In C++ you have to define the class of a variable when you introduce it, i.e. int nrow = x.row() is a variable whose name is nrow whose class is int (i.e. integer) and is assigned to be x.nrow() i.e. the number of rows of x. (IGNORE if you're overwhelmed, nrow() is a method for instances of class `NumericVector. Like in Python you call a method by attaching it to the instance. The R equivalent is S3 and S4 methods)

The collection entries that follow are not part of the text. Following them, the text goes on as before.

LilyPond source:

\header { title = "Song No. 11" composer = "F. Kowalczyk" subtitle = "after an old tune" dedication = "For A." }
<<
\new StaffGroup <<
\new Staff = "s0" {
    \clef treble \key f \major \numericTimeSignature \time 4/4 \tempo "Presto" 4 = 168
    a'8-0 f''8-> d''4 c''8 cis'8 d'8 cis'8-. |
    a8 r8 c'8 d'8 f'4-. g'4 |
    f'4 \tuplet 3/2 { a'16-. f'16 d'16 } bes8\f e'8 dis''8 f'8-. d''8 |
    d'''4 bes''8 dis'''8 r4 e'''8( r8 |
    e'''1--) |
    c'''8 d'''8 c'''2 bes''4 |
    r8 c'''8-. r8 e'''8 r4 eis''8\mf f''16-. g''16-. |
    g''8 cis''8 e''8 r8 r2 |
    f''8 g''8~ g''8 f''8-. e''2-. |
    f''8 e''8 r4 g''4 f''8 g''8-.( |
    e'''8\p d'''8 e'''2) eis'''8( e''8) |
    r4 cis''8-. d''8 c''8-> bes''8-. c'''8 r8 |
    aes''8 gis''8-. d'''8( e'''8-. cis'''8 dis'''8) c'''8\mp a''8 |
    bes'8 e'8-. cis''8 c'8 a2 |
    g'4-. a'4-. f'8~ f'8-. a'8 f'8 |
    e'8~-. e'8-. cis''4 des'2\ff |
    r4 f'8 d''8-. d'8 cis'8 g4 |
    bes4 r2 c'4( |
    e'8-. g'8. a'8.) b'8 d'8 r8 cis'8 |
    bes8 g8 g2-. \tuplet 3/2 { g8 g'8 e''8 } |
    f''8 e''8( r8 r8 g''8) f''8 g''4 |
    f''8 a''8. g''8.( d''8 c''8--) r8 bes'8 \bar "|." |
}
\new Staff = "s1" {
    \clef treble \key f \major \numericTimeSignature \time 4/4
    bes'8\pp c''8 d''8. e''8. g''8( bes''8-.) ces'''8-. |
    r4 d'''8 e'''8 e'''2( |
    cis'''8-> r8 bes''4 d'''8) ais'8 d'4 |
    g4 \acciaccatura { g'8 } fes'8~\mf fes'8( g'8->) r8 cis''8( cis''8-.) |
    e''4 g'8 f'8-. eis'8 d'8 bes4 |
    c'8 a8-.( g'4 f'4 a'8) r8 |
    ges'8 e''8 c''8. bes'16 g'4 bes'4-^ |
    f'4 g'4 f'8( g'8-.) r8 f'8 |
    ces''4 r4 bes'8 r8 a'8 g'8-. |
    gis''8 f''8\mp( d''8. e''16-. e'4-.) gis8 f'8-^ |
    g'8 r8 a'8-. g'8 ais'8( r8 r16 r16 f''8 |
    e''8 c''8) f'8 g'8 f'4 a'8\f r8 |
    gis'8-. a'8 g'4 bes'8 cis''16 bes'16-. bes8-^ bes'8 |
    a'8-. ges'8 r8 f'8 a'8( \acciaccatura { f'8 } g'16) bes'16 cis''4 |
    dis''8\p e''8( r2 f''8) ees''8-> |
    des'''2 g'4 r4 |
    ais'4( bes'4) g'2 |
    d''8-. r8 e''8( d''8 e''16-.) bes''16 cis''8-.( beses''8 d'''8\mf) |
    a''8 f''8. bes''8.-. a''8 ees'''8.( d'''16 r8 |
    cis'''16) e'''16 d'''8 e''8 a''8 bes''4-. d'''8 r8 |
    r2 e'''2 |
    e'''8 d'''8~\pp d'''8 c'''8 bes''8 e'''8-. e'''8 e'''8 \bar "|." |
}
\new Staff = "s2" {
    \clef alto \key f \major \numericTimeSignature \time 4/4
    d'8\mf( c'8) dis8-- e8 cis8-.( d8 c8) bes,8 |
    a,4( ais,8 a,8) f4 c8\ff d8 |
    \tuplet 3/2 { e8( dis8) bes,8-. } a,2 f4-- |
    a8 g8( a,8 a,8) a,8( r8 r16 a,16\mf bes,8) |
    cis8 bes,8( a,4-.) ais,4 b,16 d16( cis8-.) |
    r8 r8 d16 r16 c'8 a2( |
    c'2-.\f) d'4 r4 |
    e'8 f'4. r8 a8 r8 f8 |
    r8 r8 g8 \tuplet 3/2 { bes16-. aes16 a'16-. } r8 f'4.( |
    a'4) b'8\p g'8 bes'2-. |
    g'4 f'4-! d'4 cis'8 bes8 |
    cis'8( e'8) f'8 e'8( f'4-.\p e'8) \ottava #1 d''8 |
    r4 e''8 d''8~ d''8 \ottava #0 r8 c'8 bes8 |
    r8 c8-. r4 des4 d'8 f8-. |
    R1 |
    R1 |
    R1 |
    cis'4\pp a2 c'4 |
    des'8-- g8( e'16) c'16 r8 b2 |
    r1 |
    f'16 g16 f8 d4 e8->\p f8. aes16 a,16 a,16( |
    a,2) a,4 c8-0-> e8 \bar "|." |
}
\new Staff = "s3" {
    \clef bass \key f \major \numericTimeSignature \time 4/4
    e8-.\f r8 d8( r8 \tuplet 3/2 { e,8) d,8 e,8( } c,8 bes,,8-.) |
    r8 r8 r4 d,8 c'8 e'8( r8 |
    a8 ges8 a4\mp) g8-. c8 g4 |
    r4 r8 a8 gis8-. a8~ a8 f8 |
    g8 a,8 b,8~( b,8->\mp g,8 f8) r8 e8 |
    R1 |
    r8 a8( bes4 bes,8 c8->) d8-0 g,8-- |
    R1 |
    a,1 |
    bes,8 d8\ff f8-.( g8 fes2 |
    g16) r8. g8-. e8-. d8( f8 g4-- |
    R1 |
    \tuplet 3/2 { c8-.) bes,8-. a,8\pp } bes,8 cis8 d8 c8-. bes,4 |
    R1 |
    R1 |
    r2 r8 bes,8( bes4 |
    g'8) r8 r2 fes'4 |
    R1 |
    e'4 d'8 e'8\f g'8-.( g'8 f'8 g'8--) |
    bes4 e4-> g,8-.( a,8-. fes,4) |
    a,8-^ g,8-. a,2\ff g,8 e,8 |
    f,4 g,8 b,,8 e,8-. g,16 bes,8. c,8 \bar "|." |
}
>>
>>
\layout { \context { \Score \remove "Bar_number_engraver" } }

When you subset in C++ you use () instead of [] like in R. Also, indexing begins at zero (like in Python). For example, x(0,1) in C++ is equivalent to x[1,2] in R
++ is an operator that means increment by 1, i.e. j++ is the same as j + 1. += is an operator that means add to together and assign, i.e. a += b is the same as a = a + b
My solution is the first one in the benchmark
library(microbenchmark)
microbenchmark(
lapply(
apply(test.df,1, function(x){
x[(x[1]+2):(x[2]+2)]}),
mean),
test.dt[, func.dt(rown, strt, end), by=.(rown)]
)
min lq mean median uq max neval
138.654 175.7355 254.6245 201.074 244.810 3702.443 100
4243.641 4747.5195 5576.3399 5252.567 6247.201 8520.286 100
It seems to be 25 times faster, but this is a small dataset. I am sure there is a better way to do this than what I have done.